*** RECORDS PROVIDED Section Begins ***

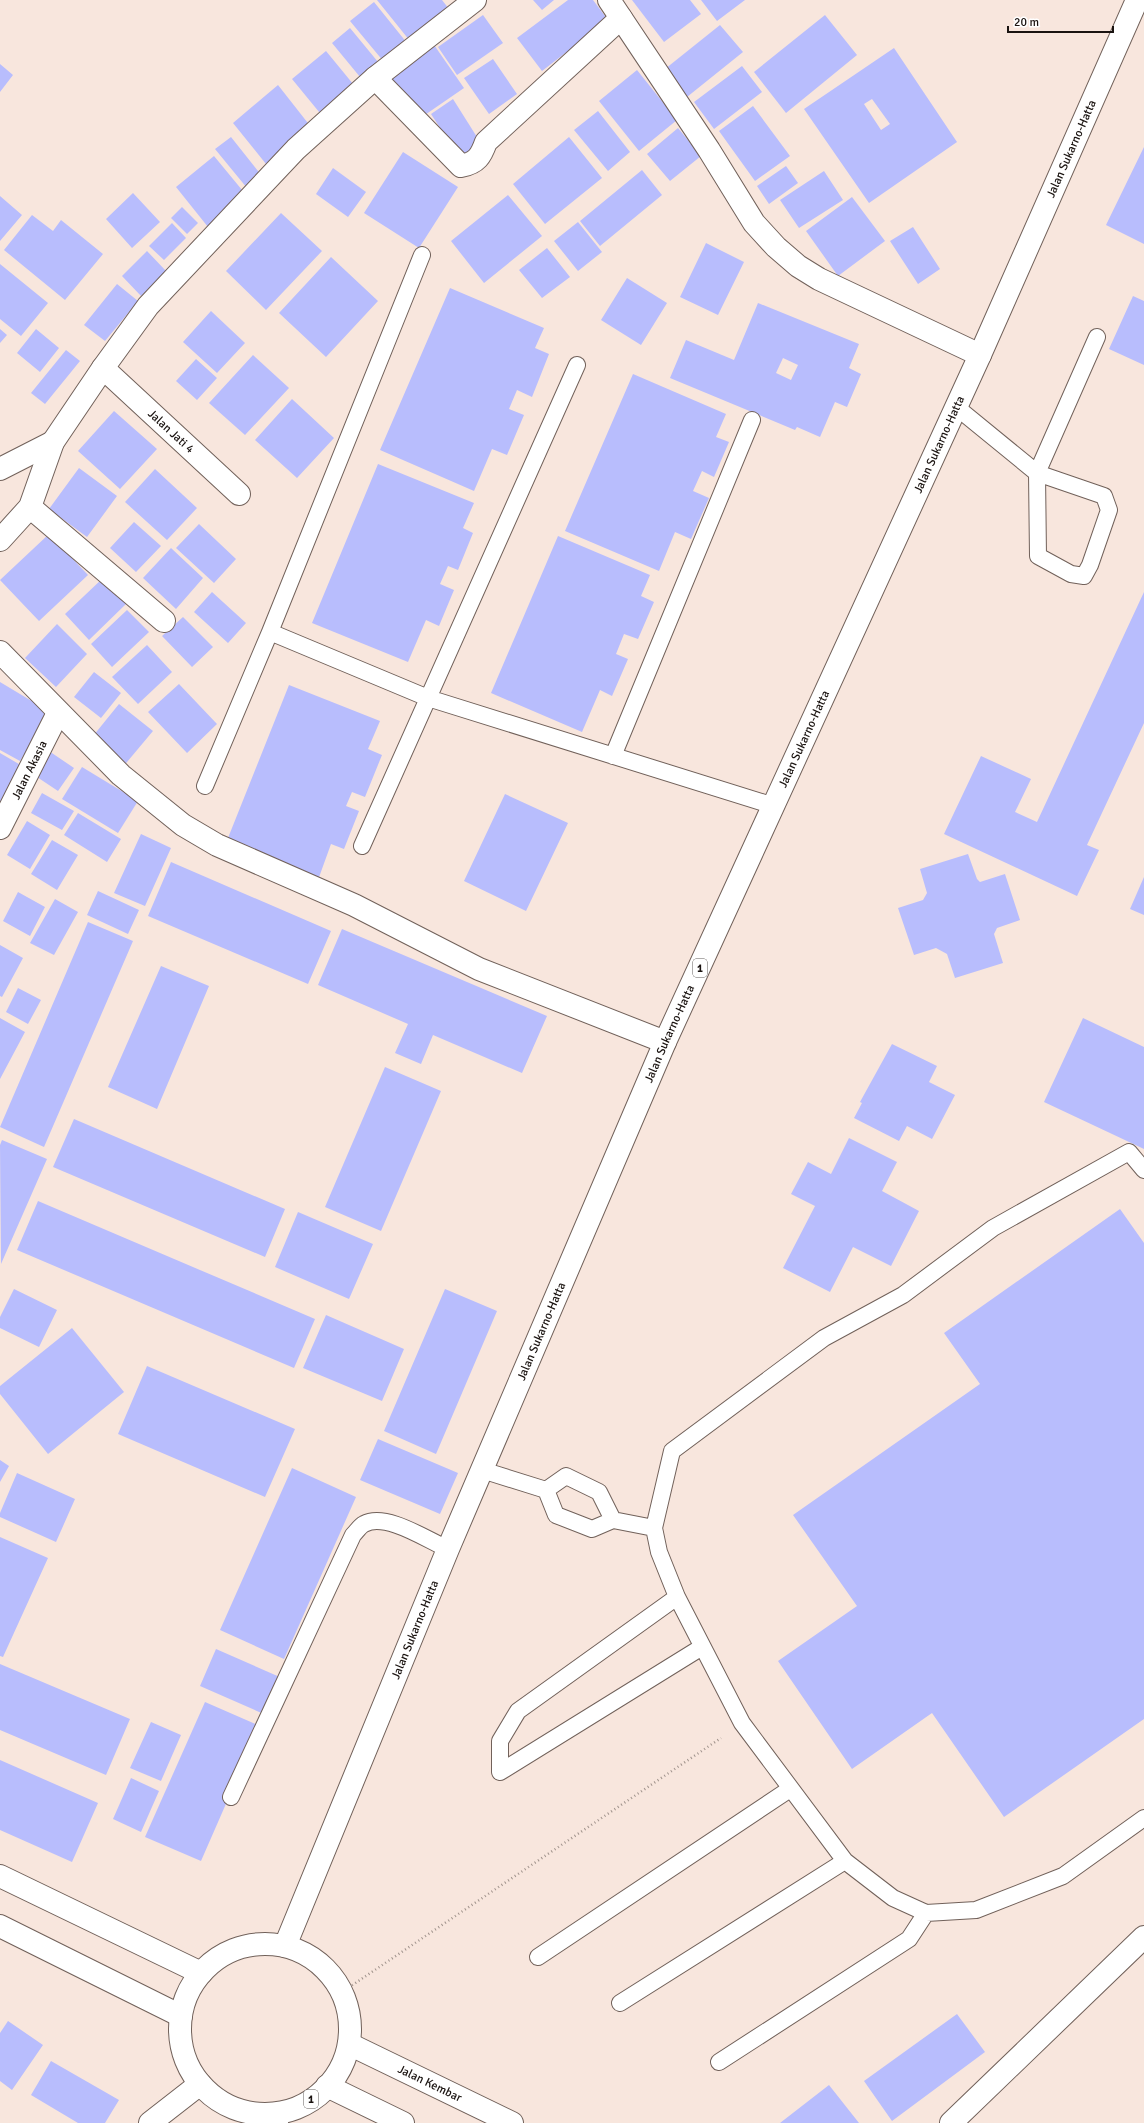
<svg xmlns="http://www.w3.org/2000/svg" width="1144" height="2123" font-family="Signika,sans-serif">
	<rect width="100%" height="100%" fill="#f8e6dd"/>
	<!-- building -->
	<path fill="#b8bdfd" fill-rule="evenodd" d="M377 0H442L449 9 410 41Z
		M533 0H554L542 10Z
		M568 0H593L608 20 542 71 517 38Z
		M632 0H690L701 14 664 42Z
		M701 0H745L717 21Z
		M374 2 407 43 384 62 350 21Z
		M483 15 503 43 457 75 438 47Z
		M825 15 857 55 786 113 754 72Z
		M720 25 743 52 687 97 665 69Z
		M350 28 383 68 365 83 332 43Z
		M432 42 464 88 419 119 387 73Z
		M894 48 957 142 869 203 804 109ZM872 99 890 124 881 130 864 104Z
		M326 51 358 90 324 118 292 79Z
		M493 59 517 94 489 114 464 78Z
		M0 64 13 75 0 92Z
		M742 66 762 92 714 129 694 102Z
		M637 70 677 120 639 151 599 101Z
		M278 85 311 127 266 164 233 123Z
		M453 99 482 145 461 160 431 114Z
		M753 106 790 156 755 181 719 131Z
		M598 111 630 152 608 171 574 130Z
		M678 128 701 156 670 181 647 154Z
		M231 137 262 176 247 188 215 149Z
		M569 137 602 178 545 224 513 184Z
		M1144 147V244L1106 225Z
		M403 152 458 187 419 248 364 213Z
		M214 156 247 196 208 227 176 187Z
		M786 166 798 183 769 204 757 186Z
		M333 168 366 192 348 217 316 194Z
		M642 170 662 195 600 246 580 221Z
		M824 171 843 200 799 228 780 200Z
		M133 193 160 222 132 248 106 219Z
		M508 195 542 236 484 283 451 241Z
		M0 196 22 215 0 241Z
		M852 197 885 241 838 276 806 231Z
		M182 207 198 223 187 234 171 218Z
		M281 213 322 251 266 310 226 271Z
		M32 215 53 231 61 220 103 254 65 300 4 250Z
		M578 222 602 252 578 271 554 241Z
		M172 223 186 238 164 260 149 246Z
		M913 227 940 269 918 284 890 241Z
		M706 243 744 262 718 315 680 297Z
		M547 248 570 277 542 298 519 270Z
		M147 251 166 271 141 296 122 276Z
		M331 257 378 301 326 357 279 313Z
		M0 264 48 303 21 336 0 319Z
		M627 278 667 303 641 345 601 320Z
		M117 284 138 301 105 341 84 325Z
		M450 288 544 328 535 348 549 354 532 397 517 390 509 409 524 415 507 455 492 449 474 491 380 450Z
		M1133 296 1144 301V365L1109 349Z
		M758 303 859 344 849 368 861 374 847 407 835 402 820 437 797 427 795 430 670 378 686 340 734 360ZM783 358 798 365 791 380 776 373Z
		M211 311 245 343 217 373 183 342Z
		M0 329 7 335 0 343Z
		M36 329 59 348 40 372 17 353Z
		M66 350 80 361 45 404 31 393Z
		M253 355 289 388 245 435 209 403Z
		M196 359 217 378 197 400 176 381Z
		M633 374 726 414 716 437 729 442 714 477 702 471 693 491 709 498 691 539 675 532 659 571 565 531Z
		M292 399 334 438 297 478 255 440Z
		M114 411 157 449 120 489 78 451Z
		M378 464 474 503 463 528 473 533 458 570 448 566 440 584 454 590 439 626 426 620 408 662 312 623Z
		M79 468 117 496 87 537 49 509Z
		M155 469 197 508 167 540 125 502Z
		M134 522 161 546 136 572 110 548Z
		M199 524 236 559 214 583 176 548Z
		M49 534 88 575 39 621 0 580Z
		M558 536 650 575 641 596 654 602 638 639 624 634 616 654 628 659 612 696 600 690 582 732 491 693Z
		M171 548 203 578 176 609 143 578Z
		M102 579 126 604 89 640 65 614Z
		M212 592 246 623 228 643 194 612Z
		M1144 592V723L1087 845 1099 850 1077 896 944 834 981 756 1031 779 1015 812 1037 822Z
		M127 610 149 632 112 667 91 644Z
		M183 617 213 647 192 667 162 636Z
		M57 624 87 654 56 687 25 658Z
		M147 645 172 672 138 704 112 677Z
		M94 672 121 693 101 718 74 697Z
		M0 682 50 712 20 761 0 750Z
		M179 684 217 724 187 753 148 712Z
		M289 685 380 721 368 749 382 755 365 797 352 792 346 806 359 811 344 849 331 844 318 880 226 843Z
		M119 704 153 731 122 768 89 741Z
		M46 749 74 768 58 791 31 773Z
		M0 753 24 767 0 808Z
		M82 767 138 801 118 833 62 799Z
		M42 793 74 811 62 830 31 813Z
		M505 794 568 823 526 911 464 881Z
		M78 813 121 839 107 862 64 835Z
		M27 821 50 835 30 869 7 855Z
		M141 834 171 848 145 906 114 893Z
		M52 840 78 855 57 890 31 874Z
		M968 854 977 879 980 882 1005 874 1020 920 997 928 994 934 1003 963 955 978 947 954 936 948 914 955 898 908 923 900 927 893 920 869Z
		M171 862 331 931 308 984 148 916Z
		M1144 877V915L1130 909Z
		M98 891 139 910 128 934 87 915Z
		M18 892 45 907 30 936 3 921Z
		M55 899 78 912 54 955 30 943Z
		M88 922 133 941 44 1147 0 1127Z
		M342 929 547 1016 522 1073 433 1035 421 1064 395 1053 408 1024 318 985Z
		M0 945 23 958 2 997 0 996Z
		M161 966 209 986 157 1109 108 1087Z
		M18 988 41 1000 28 1024 6 1012Z
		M0 1018 25 1032 0 1079Z
		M1083 1018 1144 1047V1149L1044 1102Z
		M892 1044 937 1066 929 1082 955 1095 932 1139 907 1126 899 1141 854 1118 862 1103 860 1102Z
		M385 1067 441 1091 381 1231 325 1207Z
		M74 1119 285 1209 265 1257 53 1167Z
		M849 1138 897 1162 882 1191 919 1211 891 1266 853 1247 830 1292 783 1268 815 1206 791 1194 808 1162 831 1174Z
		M2 1140 47 1159 1 1264 0 1145Z
		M38 1201 315 1319 294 1368 17 1250Z
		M1120 1209 1144 1243V1719L1004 1817 932 1713 852 1769 778 1661 857 1606 793 1515 980 1384 944 1333Z
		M298 1212 373 1244 349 1299 275 1267Z
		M14 1289 57 1310 39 1347 0 1328V1317Z
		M445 1289 497 1311 436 1454 384 1431Z
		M326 1315 404 1349 382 1401 303 1368Z
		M72 1328 124 1392 48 1454 0 1394V1386Z
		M147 1366 295 1429 265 1497 118 1434Z
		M378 1439 458 1473 440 1514 360 1480Z
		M0 1460 9 1466 0 1482Z
		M292 1468 356 1497 284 1659 220 1630Z
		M17 1473 75 1499 56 1542 0 1517V1513Z
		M0 1537 48 1558 3 1657 0 1656Z
		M216 1649 282 1678 266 1715 200 1686Z
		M0 1664 130 1719 106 1775 0 1730Z
		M205 1702 260 1726 201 1861 145 1837Z
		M151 1722 181 1735 161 1781 130 1768Z
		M0 1760 98 1803 72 1862 0 1830Z
		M131 1778 159 1791 141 1832 113 1819Z
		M957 2014 985 2052 892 2121 864 2081Z
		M8 2021 43 2045 12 2090 0 2081V2033Z
		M51 2061 119 2100 105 2123H78L31 2095Z
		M829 2085 859 2123H780Z"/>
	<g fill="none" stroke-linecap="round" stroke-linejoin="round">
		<!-- service casing -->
		<g stroke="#71615a" stroke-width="18">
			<path id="service" d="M955 406 1037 473 1104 496 1109 510 1090 565 1084 576 1071 574 1038 556 1037 473 1097 337
				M270 632 428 698 774 806
				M613 756 752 420
				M205 786 270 632 422 255
				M362 846 577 365
				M1144 1170 1129 1152 993 1228 903 1295 824 1338 672 1451 654 1528 659 1552 677 1597 742 1723 845 1861 893 1898 926 1913 976 1910 1063 1876 1144 1818
				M482 1470 546 1490
				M546 1490 556 1515 592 1529 613 1520 654 1528
				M546 1490 566 1476 599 1492 613 1520
				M500 1772V1741L518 1711 677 1597
				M500 1772 702 1647
				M231 1797 353 1535C357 1531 360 1526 364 1524 386 1512 427 1540 448 1549
				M538 1957 790 1789
				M620 2003 845 1861
				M719 2062 909 1939 926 1913"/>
		</g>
		<!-- minor casing -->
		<g stroke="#71615a" stroke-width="24">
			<g id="minor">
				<path d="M609 0 709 150 754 223 776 247 798 266 819 279 980 355"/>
				<path d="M375 78 461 166C477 163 481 156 486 142L621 18"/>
				<path id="s1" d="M103 368 239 494"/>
				<path d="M0 469 53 442"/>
				<path d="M30 507 164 621"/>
				<path d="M0 540 30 507 53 442 103 368 148 306 296 149 375 78 475 0"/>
				<path d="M0 652 121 775 183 825 217 845 354 905 479 969 665 1042"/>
				<path id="s2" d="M0 828 58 713"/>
				<path d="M951 2123 1144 1937"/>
			</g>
		</g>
		<!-- tertiary casing -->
		<g stroke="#71615a" stroke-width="24">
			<path id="tertiary" d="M275 2114 277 2123"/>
		</g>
		<!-- secondary casing -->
		<g stroke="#71615a" stroke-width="24">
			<g id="secondary">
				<path d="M0 1876 201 1973"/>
				<path d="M0 1926 181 2016"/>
				<path id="s3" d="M349 2044 512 2123"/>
				<path d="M327 2086 403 2123"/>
			</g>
		</g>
		<!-- trunk casing -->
		<g stroke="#71615a" stroke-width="24">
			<g id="trunk">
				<circle cx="265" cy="2029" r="85"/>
				<path id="s4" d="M285 1946 448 1549 665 1042 980 355 1137 0"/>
				<path d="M150 2123 200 2084"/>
			</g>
		</g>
		<!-- path -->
		<path stroke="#a0938c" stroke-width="2.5" stroke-dasharray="1 3" stroke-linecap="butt" d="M342 1992 721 1738"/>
		<!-- service -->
		<use href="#service" stroke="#fff" stroke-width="16"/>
		<!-- minor -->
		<use href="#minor" stroke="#fff" stroke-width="22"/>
		<!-- tertiary -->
		<use href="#tertiary" stroke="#fff" stroke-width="22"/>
		<!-- secondary -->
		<use href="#secondary" stroke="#fff" stroke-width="22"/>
		<!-- trunk -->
		<use href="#trunk" stroke="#fff" stroke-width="22"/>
	</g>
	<g text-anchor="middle" stroke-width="3" stroke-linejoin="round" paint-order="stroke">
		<!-- shield labels -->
		<g fill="#fff" stroke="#5f5a58" stroke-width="1">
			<rect x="693" y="959" width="14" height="18" rx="3"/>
			<rect x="304" y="2090" width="14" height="18" rx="3"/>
		</g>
		<g font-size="11" font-weight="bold" fill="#1a1310">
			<text x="700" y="972">1</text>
			<text x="311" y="2103">1</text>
		</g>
		<!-- street labels -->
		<g font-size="12" fill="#1a1310" stroke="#fff">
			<text dy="4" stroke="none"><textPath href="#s4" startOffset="1962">Jalan Sukarno-Hatta</textPath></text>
			<text dy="4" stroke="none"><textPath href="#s1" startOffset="93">Jalan Jati 4</textPath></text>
			<text dy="4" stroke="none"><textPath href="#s4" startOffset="1638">Jalan Sukarno-Hatta</textPath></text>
			<text dy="4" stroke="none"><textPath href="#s4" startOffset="1314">Jalan Sukarno-Hatta</textPath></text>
			<text dy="4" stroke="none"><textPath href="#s2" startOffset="65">Jalan Akasia</textPath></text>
			<text dy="4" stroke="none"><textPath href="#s4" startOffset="990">Jalan Sukarno-Hatta</textPath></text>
			<text dy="4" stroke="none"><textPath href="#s4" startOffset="666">Jalan Sukarno-Hatta</textPath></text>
			<text dy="4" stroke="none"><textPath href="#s4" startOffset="342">Jalan Sukarno-Hatta</textPath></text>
			<text dy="4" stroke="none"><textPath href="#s3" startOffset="90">Jalan Kembar</textPath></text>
		</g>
	</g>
	<!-- scale -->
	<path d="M1008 26v6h105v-6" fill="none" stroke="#1a1310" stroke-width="2"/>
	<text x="1014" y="26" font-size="12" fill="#1a1310" stroke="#ffffff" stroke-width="3" paint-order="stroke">20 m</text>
</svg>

*** RECORDS PROVIDED Section Ends ***

Using the records above, copy every line that has the word "round" in it.

	<g fill="none" stroke-linecap="round" stroke-linejoin="round">
	<g text-anchor="middle" stroke-width="3" stroke-linejoin="round" paint-order="stroke">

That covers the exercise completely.